■ Task list
1: According to the linked data paper, which concepts studied in Cognitive Science are adopted?
2: Revise the linked data paper by writing out everything from "0 Marwan Al-Tawil, Vania" down to "a probing algorithm.", with "personalized nudges" changed to "tailored nudges".

■ Selected passage

● ● ● ●

Introduction

Using Basic Level Concepts in a Linked Data Graph to Detect User's Domain Familiarity

0 Marwan Al-Tawil, Vania Dimitrova, Dhavalkumar Thakker School of Computing, University of Leeds , United Kingdom

We investigate how to provide personalized nudges to aid a user's exploration of linked data in a way leading to expanding her domain knowledge. This requires a model of the user's familiarity with domain concepts. The paper examines an approach to detect user domain familiarity by exploiting anchoring concepts which provide a backbone for probing interactions over the linked data graph. Basic level concepts studied in Cognitive Science are adopted. A user study examines how such concepts can be utilized to deal with the cold start user modelling problem, which informs a probing algorithm.

Linked data knowledge utility user modeling basic level concepts

Introduction

The recent growth of the Web of Linked Data1(LD), which provides access to big data graphs representing domain entities and their relationships, has opened a new avenue of research on developing computational models to facilitate data exploration by layman users [ 9 ]. This has brought together research from Semantic Web and HCI to shape novel tools for interactive exploration of semantic data2. One of the key challenges is ensuring that the interaction with linked data brings benefits for the users. Hence, personalization and adaptation can play a crucial role. Research in personalized exploration of linked data is still in an embryonic stage. Current work includes improving search efficiency by considering user interests [ 4, 7 ] or diversifying the user exploration paths with recommendations based on the browsing history [ 8 ].

Our research brings a new dimension of personalization and adaptation to enhance the benefits of linked data exploration, namely knowledge utility. We investigate how to aid a user’s exploration of linked data in a way leading to expanding her domain knowledge. This can have a broad implication for facilitating sense making while exploring linked data. Learning is an inevitable part of exploratory search, as users are discovering new connections and associations. Our earlier research has shown that although linked data exploration can promote domain knowledge expansion (‘serendipitous learning’ effect), not all paths can be beneficial. We derived empirically strategies to nudge the user to beneficial paths [ 10 ]. The user familiarity with the entities in the linked data graph (LDG) was identified as a crucial input for the nudging strategies we aim to develop – profitable exploration sequences include a start (anchor) in a familiar entity followed by bringing a new (unexpected/interesting) entity.

● ● ● ●

■ Information supplied
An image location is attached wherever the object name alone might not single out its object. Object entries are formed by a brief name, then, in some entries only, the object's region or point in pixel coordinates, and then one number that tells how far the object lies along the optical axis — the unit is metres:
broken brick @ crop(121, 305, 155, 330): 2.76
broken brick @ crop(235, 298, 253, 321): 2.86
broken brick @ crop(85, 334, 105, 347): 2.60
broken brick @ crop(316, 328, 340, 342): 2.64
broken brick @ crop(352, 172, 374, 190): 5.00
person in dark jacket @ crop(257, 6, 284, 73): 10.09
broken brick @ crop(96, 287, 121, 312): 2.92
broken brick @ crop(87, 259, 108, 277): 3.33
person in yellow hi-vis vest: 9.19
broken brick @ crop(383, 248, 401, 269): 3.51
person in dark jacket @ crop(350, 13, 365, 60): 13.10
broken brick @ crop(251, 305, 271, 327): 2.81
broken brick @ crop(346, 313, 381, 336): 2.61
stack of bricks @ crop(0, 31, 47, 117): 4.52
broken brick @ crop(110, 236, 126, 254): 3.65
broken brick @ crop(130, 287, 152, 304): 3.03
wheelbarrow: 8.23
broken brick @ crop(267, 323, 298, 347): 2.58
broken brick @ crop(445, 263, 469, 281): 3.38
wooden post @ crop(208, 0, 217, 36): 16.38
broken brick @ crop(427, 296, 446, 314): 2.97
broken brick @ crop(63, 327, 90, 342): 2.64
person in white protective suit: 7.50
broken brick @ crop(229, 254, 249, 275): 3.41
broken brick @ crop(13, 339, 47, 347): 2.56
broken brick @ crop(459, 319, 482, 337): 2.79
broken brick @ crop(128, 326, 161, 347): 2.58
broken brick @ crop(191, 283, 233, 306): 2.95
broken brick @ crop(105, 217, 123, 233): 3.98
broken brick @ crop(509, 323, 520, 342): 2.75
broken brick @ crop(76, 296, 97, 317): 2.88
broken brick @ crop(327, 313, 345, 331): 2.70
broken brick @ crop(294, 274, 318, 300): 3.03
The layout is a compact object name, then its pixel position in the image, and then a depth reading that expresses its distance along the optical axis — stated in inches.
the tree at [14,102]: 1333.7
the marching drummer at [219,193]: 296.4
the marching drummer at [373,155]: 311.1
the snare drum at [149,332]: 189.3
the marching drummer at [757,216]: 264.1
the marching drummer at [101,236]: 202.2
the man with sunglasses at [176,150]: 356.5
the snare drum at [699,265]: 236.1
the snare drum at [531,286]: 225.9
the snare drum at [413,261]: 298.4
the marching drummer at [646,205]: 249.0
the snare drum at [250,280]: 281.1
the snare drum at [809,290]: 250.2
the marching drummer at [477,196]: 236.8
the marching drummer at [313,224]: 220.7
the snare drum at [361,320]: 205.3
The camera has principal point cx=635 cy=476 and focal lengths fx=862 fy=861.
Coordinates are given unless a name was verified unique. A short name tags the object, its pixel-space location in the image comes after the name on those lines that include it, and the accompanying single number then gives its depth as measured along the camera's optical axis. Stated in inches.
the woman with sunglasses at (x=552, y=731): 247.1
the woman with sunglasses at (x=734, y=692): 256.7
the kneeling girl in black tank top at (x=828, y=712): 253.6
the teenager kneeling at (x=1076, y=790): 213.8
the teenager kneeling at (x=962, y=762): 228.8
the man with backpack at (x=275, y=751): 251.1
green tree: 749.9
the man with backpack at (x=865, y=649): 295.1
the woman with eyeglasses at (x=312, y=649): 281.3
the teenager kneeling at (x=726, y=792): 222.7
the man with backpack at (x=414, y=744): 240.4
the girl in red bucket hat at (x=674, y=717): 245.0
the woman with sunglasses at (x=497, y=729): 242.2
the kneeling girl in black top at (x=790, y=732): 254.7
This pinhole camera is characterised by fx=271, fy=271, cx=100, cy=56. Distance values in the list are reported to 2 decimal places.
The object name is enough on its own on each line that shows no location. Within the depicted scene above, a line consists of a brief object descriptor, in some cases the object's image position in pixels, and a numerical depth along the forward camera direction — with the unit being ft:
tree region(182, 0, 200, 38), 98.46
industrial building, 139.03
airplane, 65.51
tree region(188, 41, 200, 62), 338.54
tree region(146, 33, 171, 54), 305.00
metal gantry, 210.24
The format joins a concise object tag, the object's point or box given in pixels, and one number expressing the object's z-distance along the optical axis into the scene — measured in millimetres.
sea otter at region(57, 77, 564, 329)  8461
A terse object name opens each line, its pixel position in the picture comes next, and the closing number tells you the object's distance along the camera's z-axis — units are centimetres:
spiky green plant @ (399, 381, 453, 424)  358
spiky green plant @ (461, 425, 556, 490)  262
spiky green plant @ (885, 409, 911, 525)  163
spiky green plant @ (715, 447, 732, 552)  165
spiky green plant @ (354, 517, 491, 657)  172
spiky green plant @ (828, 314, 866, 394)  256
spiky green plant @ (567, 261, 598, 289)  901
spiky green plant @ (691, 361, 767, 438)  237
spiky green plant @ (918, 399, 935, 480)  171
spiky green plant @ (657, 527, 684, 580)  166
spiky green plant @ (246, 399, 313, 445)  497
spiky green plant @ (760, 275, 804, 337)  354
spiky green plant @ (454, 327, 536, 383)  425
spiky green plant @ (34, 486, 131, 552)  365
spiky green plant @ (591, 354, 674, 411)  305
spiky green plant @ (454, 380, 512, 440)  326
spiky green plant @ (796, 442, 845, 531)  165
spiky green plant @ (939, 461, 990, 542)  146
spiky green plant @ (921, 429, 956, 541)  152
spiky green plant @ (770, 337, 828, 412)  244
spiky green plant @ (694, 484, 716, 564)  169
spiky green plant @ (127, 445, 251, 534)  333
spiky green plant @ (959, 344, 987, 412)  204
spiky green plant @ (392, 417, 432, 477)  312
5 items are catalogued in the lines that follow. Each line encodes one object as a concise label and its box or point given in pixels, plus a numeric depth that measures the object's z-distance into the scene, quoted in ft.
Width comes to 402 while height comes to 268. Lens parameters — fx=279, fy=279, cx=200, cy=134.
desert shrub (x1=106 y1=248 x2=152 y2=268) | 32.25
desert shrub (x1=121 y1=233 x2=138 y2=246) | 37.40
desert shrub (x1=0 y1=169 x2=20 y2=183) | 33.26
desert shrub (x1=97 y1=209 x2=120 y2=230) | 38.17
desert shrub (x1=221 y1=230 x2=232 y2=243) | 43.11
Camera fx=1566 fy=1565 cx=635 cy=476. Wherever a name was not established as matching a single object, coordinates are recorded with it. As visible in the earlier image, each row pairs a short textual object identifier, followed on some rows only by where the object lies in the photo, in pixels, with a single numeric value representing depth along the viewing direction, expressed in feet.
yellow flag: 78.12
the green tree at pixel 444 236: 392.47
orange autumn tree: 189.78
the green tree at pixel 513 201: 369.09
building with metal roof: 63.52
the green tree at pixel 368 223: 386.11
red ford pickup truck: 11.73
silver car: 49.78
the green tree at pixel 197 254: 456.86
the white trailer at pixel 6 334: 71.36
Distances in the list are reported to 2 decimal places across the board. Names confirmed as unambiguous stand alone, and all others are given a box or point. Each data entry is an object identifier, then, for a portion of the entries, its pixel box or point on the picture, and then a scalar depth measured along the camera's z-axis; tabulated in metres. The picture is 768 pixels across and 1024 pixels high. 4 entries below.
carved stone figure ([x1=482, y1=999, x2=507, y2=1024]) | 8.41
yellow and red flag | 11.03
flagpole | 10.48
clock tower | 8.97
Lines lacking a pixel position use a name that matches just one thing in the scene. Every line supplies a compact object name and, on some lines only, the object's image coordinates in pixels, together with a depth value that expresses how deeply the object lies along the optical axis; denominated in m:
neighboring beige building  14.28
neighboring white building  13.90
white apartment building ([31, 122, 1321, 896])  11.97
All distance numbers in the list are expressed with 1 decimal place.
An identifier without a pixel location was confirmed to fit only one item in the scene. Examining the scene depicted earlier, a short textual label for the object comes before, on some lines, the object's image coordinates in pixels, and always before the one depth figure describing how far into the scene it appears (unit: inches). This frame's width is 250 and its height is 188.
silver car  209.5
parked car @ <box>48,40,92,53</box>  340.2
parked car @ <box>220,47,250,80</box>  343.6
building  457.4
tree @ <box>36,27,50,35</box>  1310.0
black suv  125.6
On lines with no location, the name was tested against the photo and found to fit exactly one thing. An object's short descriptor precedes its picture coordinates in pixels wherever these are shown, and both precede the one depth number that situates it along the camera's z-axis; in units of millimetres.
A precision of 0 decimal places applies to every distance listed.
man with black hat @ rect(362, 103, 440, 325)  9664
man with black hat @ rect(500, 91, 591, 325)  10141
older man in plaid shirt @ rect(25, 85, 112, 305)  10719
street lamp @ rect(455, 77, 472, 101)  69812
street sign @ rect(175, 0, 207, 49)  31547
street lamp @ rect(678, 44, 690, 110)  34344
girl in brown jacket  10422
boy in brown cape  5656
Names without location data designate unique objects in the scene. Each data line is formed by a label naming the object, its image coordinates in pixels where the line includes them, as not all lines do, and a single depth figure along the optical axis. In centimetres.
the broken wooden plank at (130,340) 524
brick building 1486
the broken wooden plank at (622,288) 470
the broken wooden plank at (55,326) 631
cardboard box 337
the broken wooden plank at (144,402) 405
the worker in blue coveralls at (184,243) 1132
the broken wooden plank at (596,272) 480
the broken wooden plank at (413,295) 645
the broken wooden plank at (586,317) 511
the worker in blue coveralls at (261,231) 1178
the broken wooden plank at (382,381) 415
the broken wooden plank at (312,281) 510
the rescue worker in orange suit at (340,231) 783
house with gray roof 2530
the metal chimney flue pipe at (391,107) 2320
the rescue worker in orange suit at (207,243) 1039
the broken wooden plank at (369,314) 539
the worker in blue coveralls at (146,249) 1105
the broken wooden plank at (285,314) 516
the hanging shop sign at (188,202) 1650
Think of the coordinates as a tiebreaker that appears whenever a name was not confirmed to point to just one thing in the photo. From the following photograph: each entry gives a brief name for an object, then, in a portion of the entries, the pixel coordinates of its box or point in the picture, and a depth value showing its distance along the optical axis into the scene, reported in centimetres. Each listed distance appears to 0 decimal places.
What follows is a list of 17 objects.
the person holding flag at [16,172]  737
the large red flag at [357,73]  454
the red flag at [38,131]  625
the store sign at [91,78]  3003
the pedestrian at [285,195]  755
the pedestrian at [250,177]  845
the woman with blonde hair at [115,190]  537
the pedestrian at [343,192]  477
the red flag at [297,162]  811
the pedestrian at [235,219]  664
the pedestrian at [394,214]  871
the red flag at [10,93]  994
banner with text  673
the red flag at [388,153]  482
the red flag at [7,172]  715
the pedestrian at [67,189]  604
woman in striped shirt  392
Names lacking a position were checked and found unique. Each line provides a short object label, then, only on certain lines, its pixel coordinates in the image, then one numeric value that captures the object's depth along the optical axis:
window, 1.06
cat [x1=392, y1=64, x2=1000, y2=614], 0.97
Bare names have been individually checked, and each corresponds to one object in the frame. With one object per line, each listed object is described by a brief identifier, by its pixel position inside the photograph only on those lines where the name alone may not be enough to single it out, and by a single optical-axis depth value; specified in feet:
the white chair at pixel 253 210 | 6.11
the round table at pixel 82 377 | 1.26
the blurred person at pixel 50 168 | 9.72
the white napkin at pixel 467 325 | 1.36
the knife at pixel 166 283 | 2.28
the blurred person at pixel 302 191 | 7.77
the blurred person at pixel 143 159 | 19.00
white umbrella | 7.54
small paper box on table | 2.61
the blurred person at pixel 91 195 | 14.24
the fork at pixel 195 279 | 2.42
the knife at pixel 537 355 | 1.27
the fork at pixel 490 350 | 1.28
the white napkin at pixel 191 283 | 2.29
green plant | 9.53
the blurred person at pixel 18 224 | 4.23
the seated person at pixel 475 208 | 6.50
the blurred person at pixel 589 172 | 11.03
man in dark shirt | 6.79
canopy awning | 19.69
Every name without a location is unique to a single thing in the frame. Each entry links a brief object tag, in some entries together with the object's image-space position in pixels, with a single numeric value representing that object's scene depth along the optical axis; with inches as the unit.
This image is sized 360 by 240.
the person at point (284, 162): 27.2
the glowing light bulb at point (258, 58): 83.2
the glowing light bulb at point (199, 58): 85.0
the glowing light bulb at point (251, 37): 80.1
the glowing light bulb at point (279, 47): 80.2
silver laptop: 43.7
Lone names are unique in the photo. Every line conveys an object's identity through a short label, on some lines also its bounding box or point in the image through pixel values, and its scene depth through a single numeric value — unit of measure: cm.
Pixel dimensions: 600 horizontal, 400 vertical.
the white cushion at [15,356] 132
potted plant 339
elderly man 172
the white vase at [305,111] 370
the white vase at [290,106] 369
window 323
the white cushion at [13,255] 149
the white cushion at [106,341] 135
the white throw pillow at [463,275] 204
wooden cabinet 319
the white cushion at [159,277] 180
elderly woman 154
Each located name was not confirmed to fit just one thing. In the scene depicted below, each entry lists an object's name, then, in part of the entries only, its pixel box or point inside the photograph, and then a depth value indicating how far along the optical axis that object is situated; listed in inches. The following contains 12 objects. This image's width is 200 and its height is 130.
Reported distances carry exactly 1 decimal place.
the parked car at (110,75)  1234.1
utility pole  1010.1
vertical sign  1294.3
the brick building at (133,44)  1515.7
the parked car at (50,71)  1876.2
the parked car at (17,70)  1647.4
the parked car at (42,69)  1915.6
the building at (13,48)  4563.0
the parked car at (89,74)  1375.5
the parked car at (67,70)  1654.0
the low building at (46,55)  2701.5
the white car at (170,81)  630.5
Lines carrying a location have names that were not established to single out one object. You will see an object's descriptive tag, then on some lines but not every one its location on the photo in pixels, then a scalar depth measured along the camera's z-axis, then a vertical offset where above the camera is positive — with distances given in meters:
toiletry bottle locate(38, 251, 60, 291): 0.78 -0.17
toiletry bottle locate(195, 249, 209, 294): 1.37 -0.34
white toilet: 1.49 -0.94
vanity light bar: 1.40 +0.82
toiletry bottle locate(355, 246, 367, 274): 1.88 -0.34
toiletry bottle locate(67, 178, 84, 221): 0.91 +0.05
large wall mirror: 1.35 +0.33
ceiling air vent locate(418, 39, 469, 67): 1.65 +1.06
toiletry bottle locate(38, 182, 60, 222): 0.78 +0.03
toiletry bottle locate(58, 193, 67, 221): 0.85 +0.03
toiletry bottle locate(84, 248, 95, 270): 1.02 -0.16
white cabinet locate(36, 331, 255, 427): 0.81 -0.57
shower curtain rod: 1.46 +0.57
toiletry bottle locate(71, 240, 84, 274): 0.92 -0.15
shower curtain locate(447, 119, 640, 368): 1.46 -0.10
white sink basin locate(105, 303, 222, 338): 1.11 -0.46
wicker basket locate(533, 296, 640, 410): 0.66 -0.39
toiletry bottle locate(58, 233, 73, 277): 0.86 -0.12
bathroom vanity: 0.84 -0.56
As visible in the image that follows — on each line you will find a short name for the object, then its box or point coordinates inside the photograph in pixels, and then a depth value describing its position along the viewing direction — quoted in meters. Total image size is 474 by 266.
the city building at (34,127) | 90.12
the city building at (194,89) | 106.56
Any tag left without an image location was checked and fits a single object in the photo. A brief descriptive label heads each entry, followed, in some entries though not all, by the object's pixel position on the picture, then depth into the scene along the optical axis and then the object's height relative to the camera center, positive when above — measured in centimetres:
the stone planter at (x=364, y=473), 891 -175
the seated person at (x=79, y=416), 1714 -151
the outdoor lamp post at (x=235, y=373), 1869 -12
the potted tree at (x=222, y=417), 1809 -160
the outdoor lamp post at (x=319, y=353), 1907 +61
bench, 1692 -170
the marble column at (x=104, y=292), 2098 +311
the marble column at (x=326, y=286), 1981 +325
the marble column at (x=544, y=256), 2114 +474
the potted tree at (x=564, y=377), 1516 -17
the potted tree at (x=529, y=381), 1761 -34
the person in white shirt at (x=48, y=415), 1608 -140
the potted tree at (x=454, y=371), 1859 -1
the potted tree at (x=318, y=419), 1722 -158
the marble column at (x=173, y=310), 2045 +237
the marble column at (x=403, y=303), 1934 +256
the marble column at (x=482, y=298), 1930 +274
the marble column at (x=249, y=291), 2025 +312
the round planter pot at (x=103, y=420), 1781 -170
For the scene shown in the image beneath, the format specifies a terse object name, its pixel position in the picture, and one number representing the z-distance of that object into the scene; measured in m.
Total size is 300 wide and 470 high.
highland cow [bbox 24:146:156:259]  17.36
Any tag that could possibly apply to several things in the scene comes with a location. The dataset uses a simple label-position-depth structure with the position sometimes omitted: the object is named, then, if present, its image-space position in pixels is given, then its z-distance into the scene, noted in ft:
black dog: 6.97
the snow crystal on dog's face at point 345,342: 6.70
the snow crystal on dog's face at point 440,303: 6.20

● ● ● ●

■ Responses to the exercise
1: Basic level concepts.

2:
0 Marwan Al-Tawil, Vania Dimitrova, Dhavalkumar Thakker School of Computing, University of Leeds , United Kingdom

We investigate how to provide tailored nudges to aid a user's exploration of linked data in a way leading to expanding her domain knowledge. This requires a model of the user's familiarity with domain concepts. The paper examines an approach to detect user domain familiarity by exploiting anchoring concepts which provide a backbone for probing interactions over the linked data graph. Basic level concepts studied in Cognitive Science are adopted. A user study examines how such concepts can be utilized to deal with the cold start user modelling problem, which informs a probing algorithm.